When the medicine man finishes painting, he checks its accuracy. The order and symmetry of the painting symbolize the harmony that the patient wishes to reestablish in his or her life. However accurate the sandpainting is will determine how effective it will be as a sacred tool. The patient will then be asked to sit on the sandpainting, and the medicine man will then proceed with the healing chant.
The sandpainting acts like a portal for spirits to come and go, and also attracts them. Sitting on the sandpainting helps the patient absorb some of their power, while in turn the Holy People will absorb the illness and take it away. Afterwards, the sandpainting has done its duty, and is then considered to be toxic, since the illness is absorbed into it. That is the reason they must be disposed of afterwards. Because of the sacred nature of the ceremonies, the sandpaintings are begun, finished, used, and destroyed within a twelve hour period.
The ceremony involving sandpaintings are usually done in sequences, termed 'chants', lasting a certain number of days depending on the ceremony, and for which a fresh, new sandpainting is made for each day.
Tibetan Buddhist sand paintings are usually made of mandalas. In Tibetan, it is called dul-tson-kyil-khor ("mandala of colored powders").
The sand is carefully placed on a large, flat table. The construction process takes several days, and the mandala is destroyed shortly after its completion. This is done as a metaphor for the impermanence of life.
The mandala sand painting process begins with an opening ceremony, during which the lamas, or Tibetan priests, consecrate the site and call forth the forces of goodness. This is done by means of chanting, music, and mantra recitation.

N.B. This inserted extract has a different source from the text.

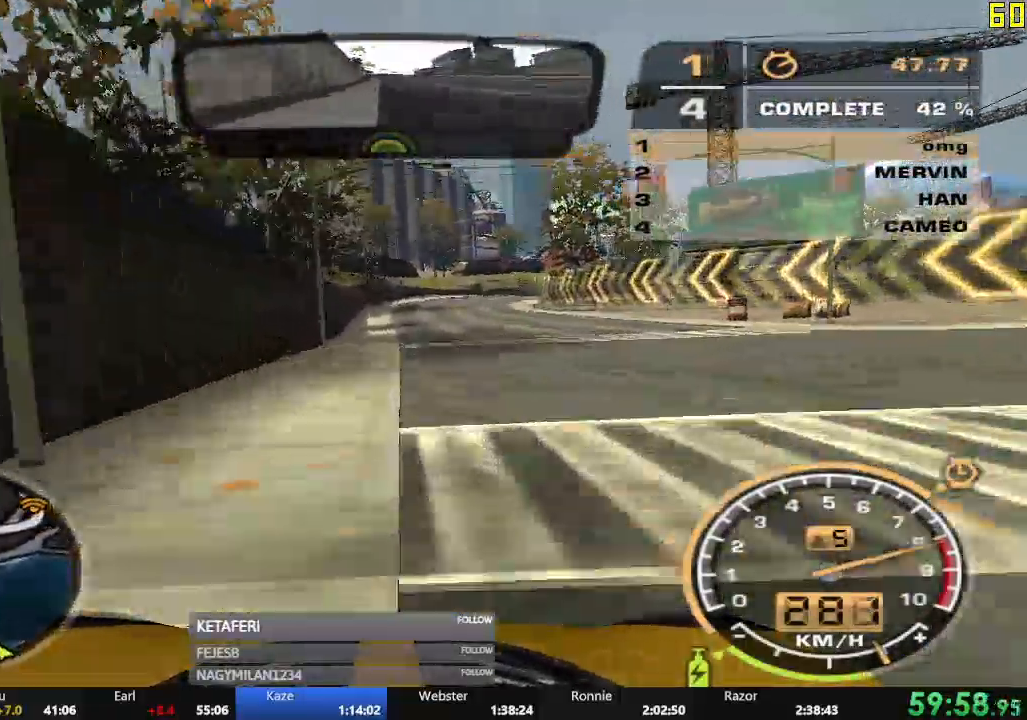
Gameplay with a controller (Xbox layout); each line is a JSON object with the inputs held at the frame after it. "events" lists button and stick changes between this image and that frame as [ms after this image, input, new state], when the widget could be followed in between. Not read: L3 right_stick.
{"buttons": ["R2"], "left_stick": "right"}
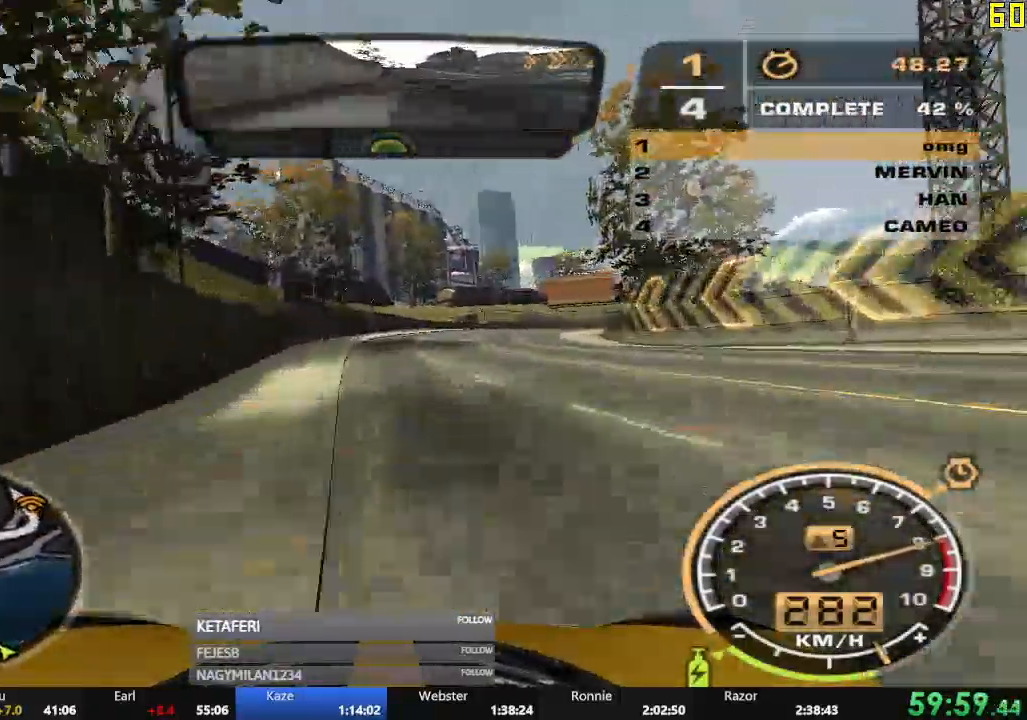
{"buttons": ["R2"], "left_stick": "right", "events": []}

On the first day, the lamas begin by drawing an outline of the mandala to be painted on a wooden platform. The following days see the laying of the colored sands, which is effected by pouring the sand from traditional metal funnels called chak-pur. Each monk holds a chak-pur in one hand, while running a metal rod on its serrated surface; the vibration causes the sands to flow like liquid.
Formed of a traditional prescribed iconography that includes geometric shapes and a multitude of ancient spiritual symbols, the sand-painted mandala is used as a tool for re-consecrating the earth and its inhabitants.